Exercise aim: Find every line in the data below that contains the word "خودرویی", treating uppercase and lowercase as different, and copy each of those lines.

___ Study material

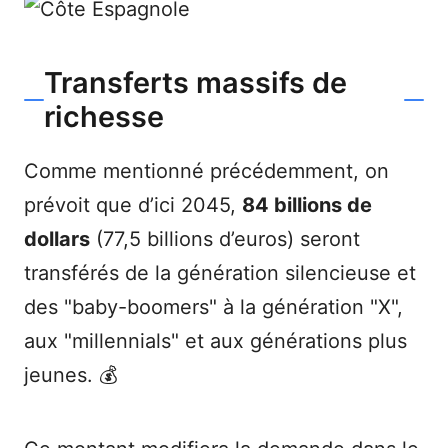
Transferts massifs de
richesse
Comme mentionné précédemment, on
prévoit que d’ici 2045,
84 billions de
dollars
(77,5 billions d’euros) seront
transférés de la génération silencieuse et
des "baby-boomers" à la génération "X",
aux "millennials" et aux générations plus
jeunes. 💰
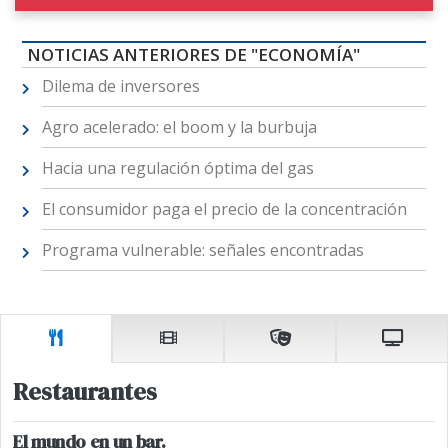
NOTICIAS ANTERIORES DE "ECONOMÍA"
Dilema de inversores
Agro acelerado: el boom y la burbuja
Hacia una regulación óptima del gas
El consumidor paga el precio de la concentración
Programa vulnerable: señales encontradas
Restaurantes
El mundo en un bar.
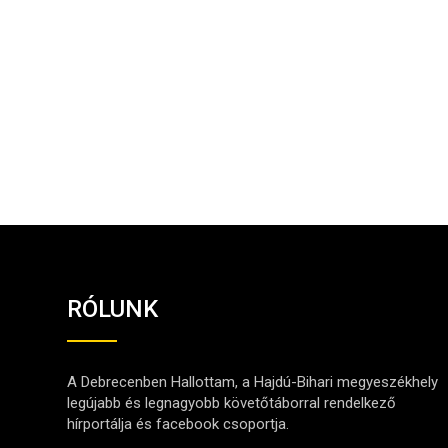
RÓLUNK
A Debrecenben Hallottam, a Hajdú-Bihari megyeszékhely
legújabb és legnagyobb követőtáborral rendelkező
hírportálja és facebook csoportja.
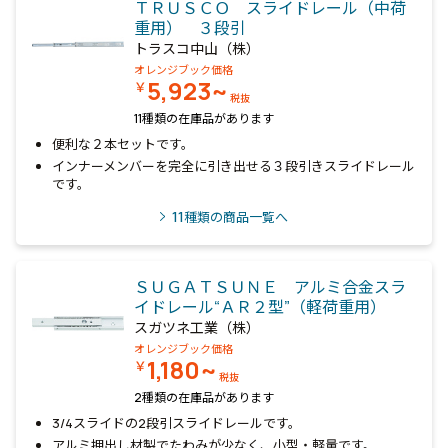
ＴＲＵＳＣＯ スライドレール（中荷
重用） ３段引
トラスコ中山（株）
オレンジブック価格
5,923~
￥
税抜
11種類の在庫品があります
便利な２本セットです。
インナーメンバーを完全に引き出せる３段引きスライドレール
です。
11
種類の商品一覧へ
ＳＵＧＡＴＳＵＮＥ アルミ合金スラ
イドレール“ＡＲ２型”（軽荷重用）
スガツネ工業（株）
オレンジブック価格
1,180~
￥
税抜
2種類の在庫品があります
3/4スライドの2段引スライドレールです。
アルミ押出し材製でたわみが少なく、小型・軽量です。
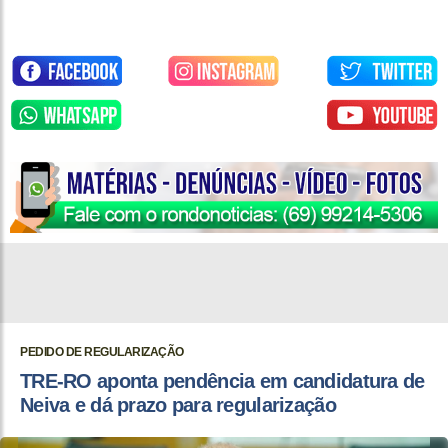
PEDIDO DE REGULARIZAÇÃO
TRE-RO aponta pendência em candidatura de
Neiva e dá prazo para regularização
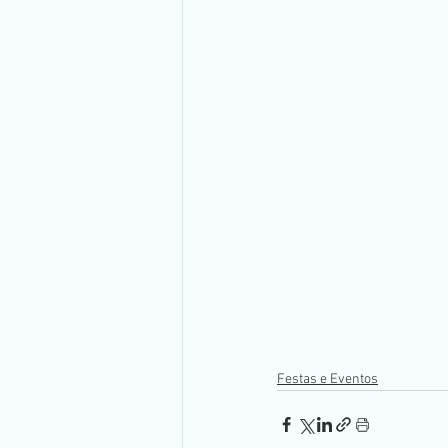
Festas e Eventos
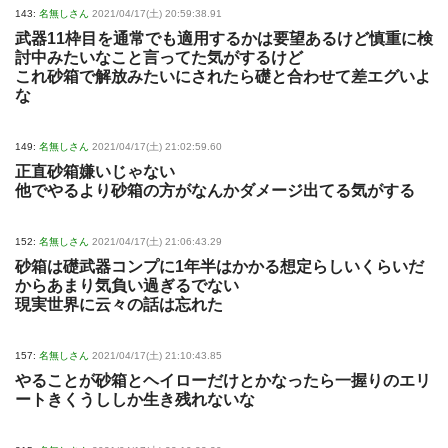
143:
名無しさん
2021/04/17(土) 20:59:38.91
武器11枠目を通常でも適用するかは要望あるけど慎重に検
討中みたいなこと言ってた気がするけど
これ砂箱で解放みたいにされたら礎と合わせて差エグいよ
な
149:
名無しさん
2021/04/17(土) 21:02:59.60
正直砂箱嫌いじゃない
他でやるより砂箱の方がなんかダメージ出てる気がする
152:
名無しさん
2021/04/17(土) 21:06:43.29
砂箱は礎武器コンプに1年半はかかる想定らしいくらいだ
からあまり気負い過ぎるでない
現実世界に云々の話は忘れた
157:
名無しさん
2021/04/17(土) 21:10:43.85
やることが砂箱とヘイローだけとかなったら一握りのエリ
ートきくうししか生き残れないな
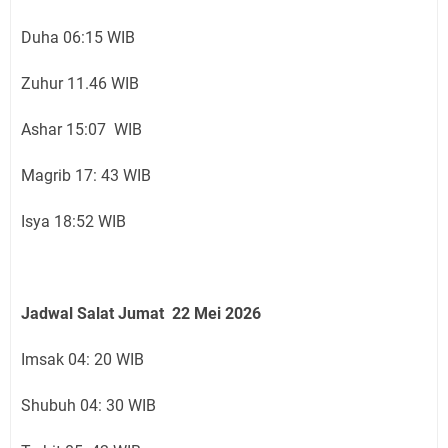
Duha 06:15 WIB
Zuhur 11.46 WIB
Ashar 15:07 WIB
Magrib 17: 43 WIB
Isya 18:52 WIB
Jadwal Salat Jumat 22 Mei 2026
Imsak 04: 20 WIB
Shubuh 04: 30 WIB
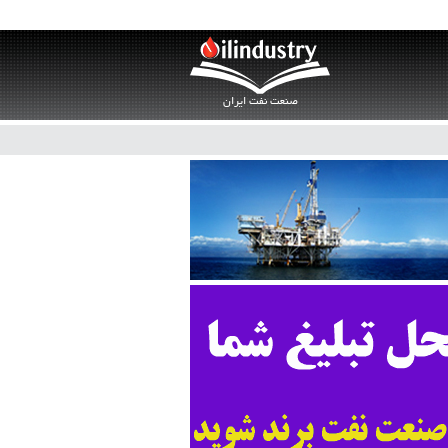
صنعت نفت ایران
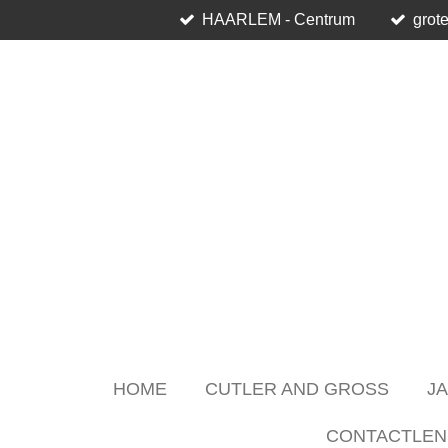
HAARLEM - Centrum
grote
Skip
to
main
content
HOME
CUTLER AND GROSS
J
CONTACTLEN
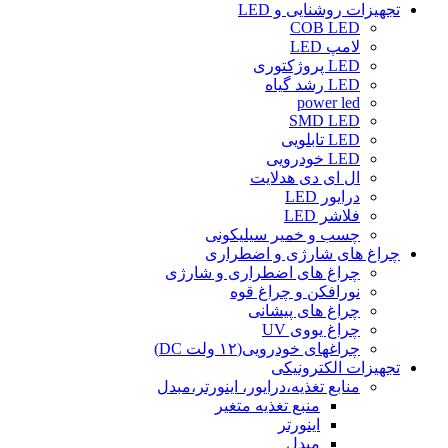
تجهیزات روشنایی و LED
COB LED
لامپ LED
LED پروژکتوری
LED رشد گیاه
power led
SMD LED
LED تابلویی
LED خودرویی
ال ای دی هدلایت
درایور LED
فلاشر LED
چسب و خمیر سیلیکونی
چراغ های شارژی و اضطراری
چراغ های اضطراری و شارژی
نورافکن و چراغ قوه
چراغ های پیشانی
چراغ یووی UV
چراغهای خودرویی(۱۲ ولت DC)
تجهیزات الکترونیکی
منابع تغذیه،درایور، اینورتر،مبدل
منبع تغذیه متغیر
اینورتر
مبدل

______

Answer to the exercise:
LED خودرویی
چراغهای خودرویی(۱۲ ولت DC)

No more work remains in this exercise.